= Parliamentary Special Committee on Kashmir =

The Parliamentary Special Committee on Kashmir is predominantly composed of senior MNAs and Senators of Pakistan. Its fundamental function is to raise the critical issue of Kashmir at national and international level. Its other key feature is its continuous progress in bringing all major political forces in one platform in order to pursue Kashmir cause. During the nineties, two Parliamentary Committees were established.
The Kashmir Committee comprising 31 members, is one of the most important parliamentary bodies, and the slot of its chairman goes to a seasoned and respected politician.

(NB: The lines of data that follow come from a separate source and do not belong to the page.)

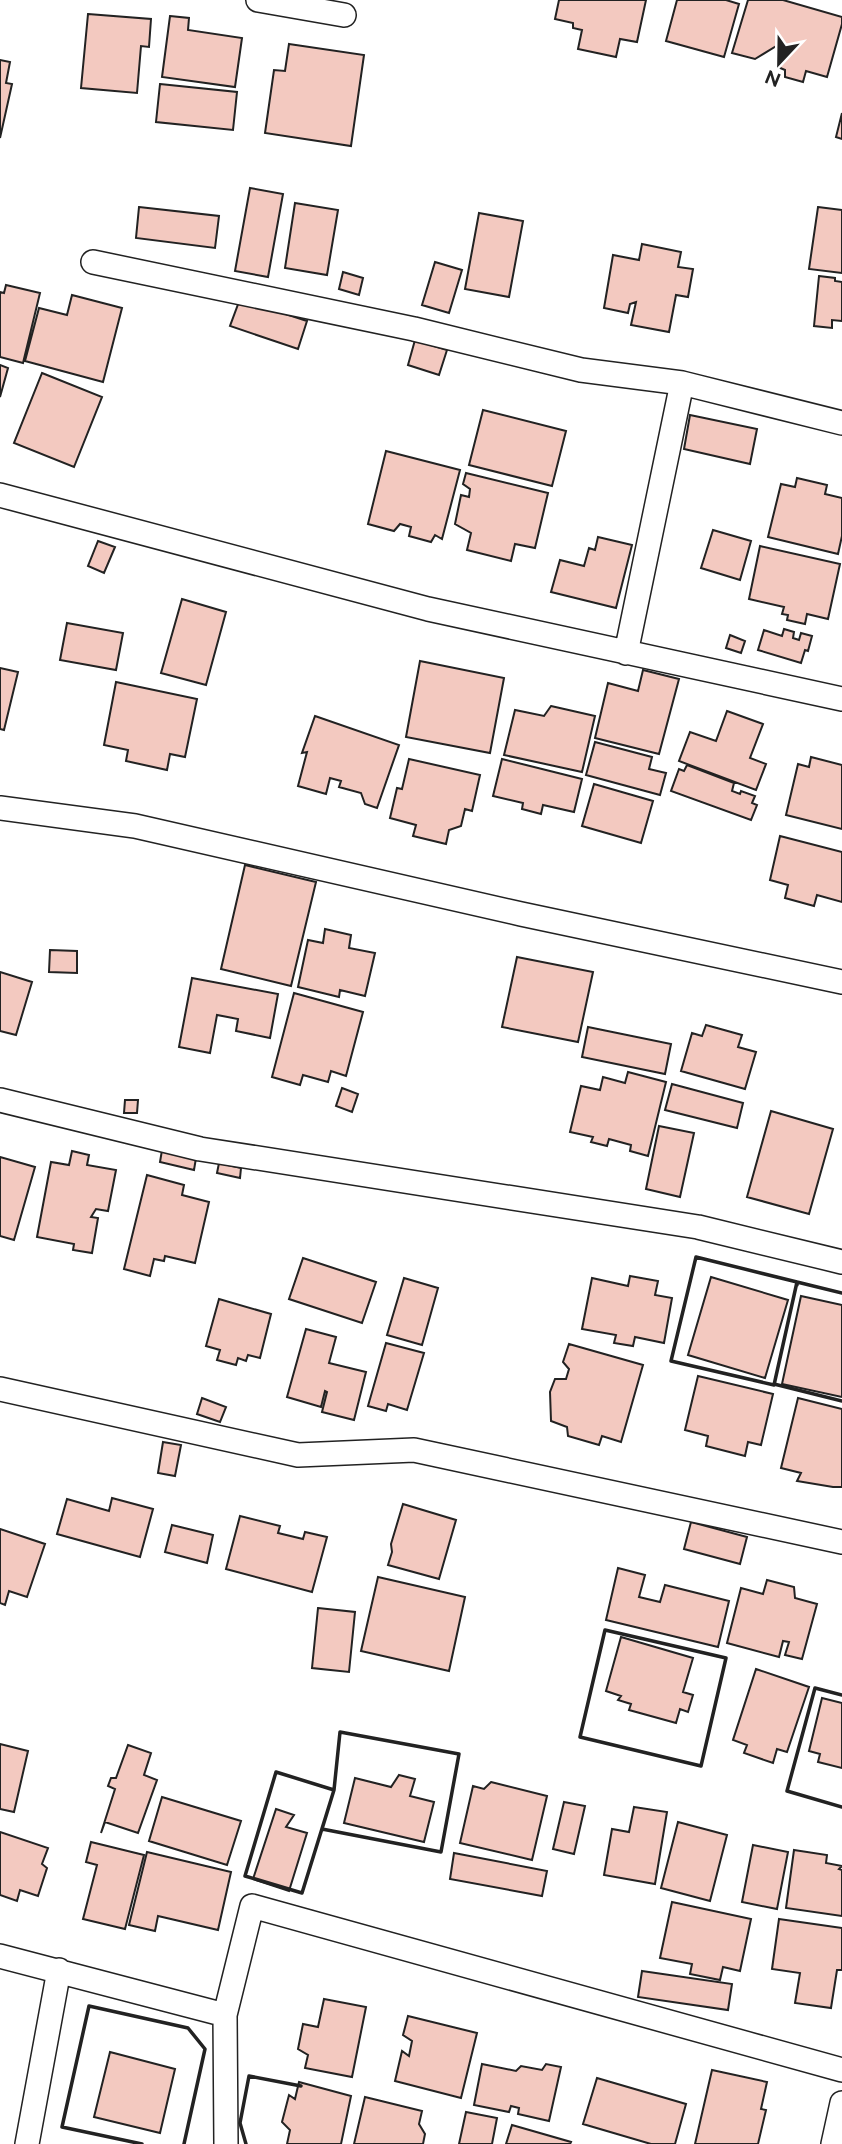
<svg xmlns="http://www.w3.org/2000/svg" width="842" height="2144" viewBox="0 0 842 2144" font-family="Raleway,sans-serif">
  <style>
    .building { fill: #f3c9c0; stroke: #222; stroke-width: 2 }
    .lines { fill: none; stroke-linecap: round; stroke-linejoin: round }
    .minor-casing { stroke: #222; stroke-width: 26 }
    .minor { stroke: #fff; stroke-width: 23 }
    .wall { stroke: #222; stroke-width: 3.5 }
  </style>
  <rect width="100%" height="100%" fill="#fff"/>
  <path class="building" d="M559 0H646L637 42 620 39 616 57 578 49 582 30 573 28V23L555 19Z
    M677 0H726L739 4 724 57 666 41Z
    M748 0H783L842 17V24L827 77 806 71 803 82 785 77V70L778 67V45L755 59 732 53Z
    M88 14 151 19 149 47 141 46 137 93 81 88Z
    M170 16 189 18 188 30 242 38 235 87 162 77Z
    M289 44 364 55 351 146 265 133 274 70 285 71Z
    M0 60 10 62 6 83 12 84 0 138Z
    M160 84 237 92 233 130 156 122Z
    M842 113V139L836 137Z
    M250 188 283 194 268 277 235 271Z
    M295 203 338 210 327 275 285 268Z
    M139 207 219 216 215 248 136 238Z
    M818 207 842 210V273L809 269Z
    M479 213 523 221 509 297 465 289Z
    M642 244 681 252 678 267 693 269 688 297 676 295 669 332 631 325 636 302 630 304 628 313 604 308 613 255 639 260Z
    M435 262 462 270 449 313 422 305Z
    M343 272 363 278 359 295 339 289Z
    M819 276 835 278V281L842 282V321L832 320V328L814 326Z
    M6 285 40 293 23 363 0 357V292L4 293Z
    M72 295 122 308 103 382 25 361 39 308 67 315Z
    M240 299 307 321 298 349 230 326Z
    M415 340 447 350 439 375 408 365Z
    M0 365 8 368 0 397Z
    M42 373 102 397 74 467 14 443Z
    M483 410 566 431 552 486 469 465Z
    M690 415 757 429 750 464 684 449Z
    M386 451 460 470 442 539 435 535 431 542 409 536 411 527 400 524 394 531 368 524Z
    M466 473 548 493 535 548 515 544 511 561 467 550 471 533 455 524 461 495 469 497 470 489 463 484Z
    M797 478 827 485 825 494 842 498V536L838 554 768 537 781 484 795 487Z
    M713 530 751 541 740 580 701 568Z
    M598 537 632 545 616 608 551 592 560 560 584 566 589 548 595 550Z
    M98 541 115 547 104 573 88 566Z
    M760 546 840 564 828 619 807 614 805 624 787 620 788 615 782 614 784 607 749 599Z
    M182 599 226 612 206 685 161 673Z
    M67 623 123 633 116 670 60 660Z
    M784 629 794 632 793 638 799 640 801 633 812 636 808 651 805 650 801 663 758 650 764 630 782 636Z
    M730 635 745 641 741 653 726 648Z
    M420 661 504 678 490 753 406 737Z
    M0 668 18 672 4 730 0 729Z
    M643 670 679 679 659 754 595 738 608 683 638 691Z
    M116 682 197 699 185 757 170 754 167 770 126 761 128 750 104 745Z
    M551 706 595 716 582 772 504 755 515 710 544 716Z
    M727 711 763 724 750 758 766 764 756 790 679 761 690 732 716 741Z
    M315 716 399 745 377 808 365 804 361 793 339 787 341 781 330 778 326 794 298 786 307 752 302 753Z
    M595 742 652 757 649 769 666 773 660 795 586 775Z
    M811 757 842 765V829L786 815 798 764 809 767Z
    M409 759 480 775 472 811 465 809 461 826 449 830 446 844 413 836 416 825 390 818 397 788 402 789Z
    M502 759 582 779 574 812 543 805 541 814 522 809 523 803 493 796Z
    M687 765 734 783 732 791 740 794 741 791 755 796 752 803 757 805 751 820 671 791 679 769 684 771Z
    M594 784 653 801 641 843 582 826Z
    M780 836 842 852V902L817 895 814 906 785 898 788 885 770 880Z
    M245 865 316 882 291 986 221 969Z
    M325 929 351 935 349 948 375 953 365 996 340 990 339 997 298 987 308 940 323 943Z
    M50 950 77 951V973L49 972Z
    M517 957 593 972 578 1042 502 1027Z
    M0 972 32 982 16 1035 0 1031Z
    M192 978 278 994 270 1038 236 1031 238 1019 217 1015 210 1053 179 1047Z
    M294 993 363 1012 346 1076 331 1071 328 1082 303 1075 300 1085 272 1077Z
    M706 1025 742 1035 738 1047 756 1052 745 1089 681 1071 692 1033 702 1036Z
    M588 1027 671 1044 665 1074 582 1057Z
    M628 1072 666 1082 648 1156 630 1151 631 1145 609 1139 607 1146 591 1142 593 1137 570 1132 581 1086 600 1090 603 1077 625 1083Z
    M672 1084 743 1103 737 1128 665 1110Z
    M342 1088 358 1094 352 1112 336 1106Z
    M125 1100H138L137 1113H124Z
    M771 1111 833 1129 809 1214 747 1197Z
    M659 1126 694 1133 680 1197 646 1189Z
    M162 1150 196 1158 194 1170 160 1162Z
    M72 1151 89 1155 87 1165 116 1170 108 1211 96 1209 91 1217 98 1218 92 1253 73 1250 74 1244 37 1237 51 1162 69 1165Z
    M0 1157 35 1167 14 1240 0 1236Z
    M219 1163 241 1168 240 1178 217 1173Z
    M147 1175 184 1185 182 1195 209 1202 195 1263 165 1256 164 1261 154 1259 150 1276 124 1269Z
    M303 1258 376 1282 362 1323 289 1299Z
    M630 1276 658 1281 655 1295 672 1298 664 1343 635 1337 633 1346 614 1343 616 1335 582 1329 592 1278 628 1286Z
    M711 1277 788 1300 765 1378 688 1355Z
    M404 1278 438 1288 422 1345 387 1335Z
    M801 1296 842 1305V1397L782 1384Z
    M219 1299 271 1314 260 1358 248 1355 246 1361 238 1358 236 1365 217 1360 220 1350 206 1346Z
    M306 1329 336 1337 329 1363 366 1372 354 1420 322 1412 327 1392 325 1391 321 1407 287 1397Z
    M386 1343 424 1353 407 1410 388 1404 386 1411 368 1406Z
    M569 1344 643 1365 621 1442 602 1436 599 1445 568 1436 567 1427 551 1421 550 1392 555 1379H566L569 1369 563 1362Z
    M698 1376 773 1394 761 1445 748 1442 745 1456 706 1446 708 1436 685 1430Z
    M202 1398 226 1407 220 1422 197 1414Z
    M798 1398 842 1409V1487H833L797 1481 801 1473 781 1468Z
    M163 1442 181 1445 175 1476 158 1473Z
    M112 1498 153 1509 140 1557 57 1534 67 1499 109 1511Z
    M403 1504 456 1520 439 1579 388 1565 392 1552 391 1544Z
    M240 1516 280 1526 278 1533 303 1539 305 1532 327 1537 312 1592 226 1569Z
    M691 1522 747 1537 740 1564 684 1549Z
    M172 1525 213 1535 207 1563 165 1552Z
    M0 1529 45 1544 27 1597 9 1591 5 1605 0 1603Z
    M618 1568 645 1575 639 1597 660 1602 665 1585 729 1601 718 1647 606 1620Z
    M378 1577 465 1597 449 1671 361 1651Z
    M767 1580 794 1587 795 1598 817 1604 802 1659 785 1655 789 1642 783 1641 779 1657 727 1643 741 1588 763 1594Z
    M318 1608 355 1612 349 1672 312 1668Z
    M621 1637 693 1658 683 1692 693 1695 688 1712 680 1709 676 1723 629 1710 631 1704 618 1700 621 1696 606 1691Z
    M756 1669 809 1687 787 1752 777 1749 773 1763 744 1753 747 1745 733 1740Z
    M822 1698 842 1703V1768L818 1762 820 1754 809 1751Z
    M0 1744 28 1751 14 1812 0 1809Z
    M128 1745 151 1753 144 1775 157 1780 138 1833 105 1822 101 1833 115 1789 108 1786 111 1778H116Z
    M399 1775 415 1779 410 1796 434 1802 424 1842 344 1823 355 1778 391 1787Z
    M491 1782 547 1796 532 1860 460 1843 473 1786 484 1789Z
    M162 1797 241 1821 227 1865 149 1841Z
    M564 1802 585 1806 574 1854 553 1849Z
    M634 1807 667 1812 655 1884 604 1875 612 1829 629 1832Z
    M276 1809 294 1815 286 1827 307 1833 289 1891 253 1879Z
    M678 1822 727 1835 710 1901 661 1888Z
    M0 1832 48 1848 42 1864 47 1868 38 1896 20 1890 17 1901 0 1895Z
    M91 1842 144 1855 125 1929 83 1919 97 1865 86 1862Z
    M753 1845 788 1852 777 1909 742 1902Z
    M794 1850 827 1855 826 1863 842 1866 839 1869 842 1870V1916L786 1908Z
    M147 1852 231 1872 218 1930 158 1916 155 1931 129 1925Z
    M454 1853 547 1871 542 1896 450 1879Z
    M672 1902 751 1919 740 1971 723 1967 720 1980 690 1974 692 1964 660 1958Z
    M779 1919 842 1928V1970H837L831 2008 795 2003 800 1973 772 1969Z
    M642 1971 732 1984 728 2010 638 1997Z
    M324 1999 366 2007 352 2077 305 2068 308 2055 298 2049 303 2024 318 2027Z
    M408 2016 477 2033 461 2098 395 2081 402 2051 409 2056 412 2041 403 2035Z
    M110 2052 175 2069 160 2133 94 2117Z
    M482 2064 516 2071 521 2066 542 2070 546 2064 561 2067 549 2121 518 2114 519 2108 511 2106 509 2112 474 2105Z
    M712 2070 767 2082 761 2109 766 2110 758 2144H695Z
    M597 2078 686 2104 675 2144H651L583 2124Z
    M299 2082 351 2096 341 2144H287L290 2130 282 2122 289 2095 295 2099Z
    M365 2097 422 2111 419 2124 425 2134 423 2144H354Z
    M466 2112 497 2118 492 2144H459Z
    M512 2125 571 2142 570 2144H506Z"/>
  <g class="lines">
    <defs>
      <path id="minor" d="M258 0 344 15
        M93 262 414 329 581 370 682 383 842 423
        M0 495 428 609 842 699
        M626 653 682 383
        M0 808 135 826 521 914 842 982
        M0 1100 200 1149 698 1227 842 1262
        M0 1389 298 1455 414 1450 842 1542
        M0 1956 225 2015
        M27 2144 59 1970
        M226 2144 225 2015 252 1906 842 2070
        M833 2144 842 2103"/>
    </defs>
    <use href="#minor" class="minor-casing"/>
    <use href="#minor" class="minor"/>
    <path class="wall" d="M696 1257 797 1282 774 1385 671 1361Z
      M797 1285V1282L842 1293
      M774 1384 842 1401
      M605 1630 726 1658 701 1766 580 1737Z
      M842 1695 815 1688 787 1791 842 1807
      M340 1732 459 1754 441 1852 322 1829 334 1790Z
      M276 1772 334 1790 302 1893 245 1876Z
      M142 2144 62 2127 89 2006 188 2028 205 2049 184 2144
      M246 2144 240 2123 249 2076 301 2086"/>
  </g>
  <g transform="translate(779 63) rotate(202)" stroke="#ffffff" stroke-width="5" paint-order="stroke">
  <path d="M0-5L12 26L0 18L-12 26Z" fill="#222222"/>
  <text y="-10" font-size="19" font-weight="bold" text-anchor="middle" fill="#222222">N</text>
  </g>
</svg>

In the past, stalwarts like Nawabzada Nasrullah Khan, Chaudhry Muhammad Sarwar Khan Ch. Hamid Nasir Chattha, and Maulana Fazl-ur-Rehman held this important position. Because of the importance of the issue, when the Parliament was not in position the former president Pervez Musharraf also formulated a National Kashmir Committee headed by the Kashmir veteran leader Sardar Abdul Qayyum.

The first one, comprising 24 members (MNAs: 21 & Senators: 3) was headed by late Nawabzada Nasrullah Khan, MNA (December, 1993 – November, 1996); whereas the second, with 26 members (MNAs) was led by late Chaudhry Muhammad Sarwar Khan, MNA (May, 1997 – October, 1999). The third Parliamentary Kashmir Committee was established in June, 2004 with Ch. Hamid Nasir Chattha, MNA its chairman. The Committee comprised 49 members (MNAs: 36 & Senators: 13) and continued until November, 2007. Fourteen of its Members were Ministers also. Chairman of Kashmir Committee has been accorded status of Federal Minister in Pakistan.

Current chairman of Kashmir Committee is Shehryar Khan Afridi.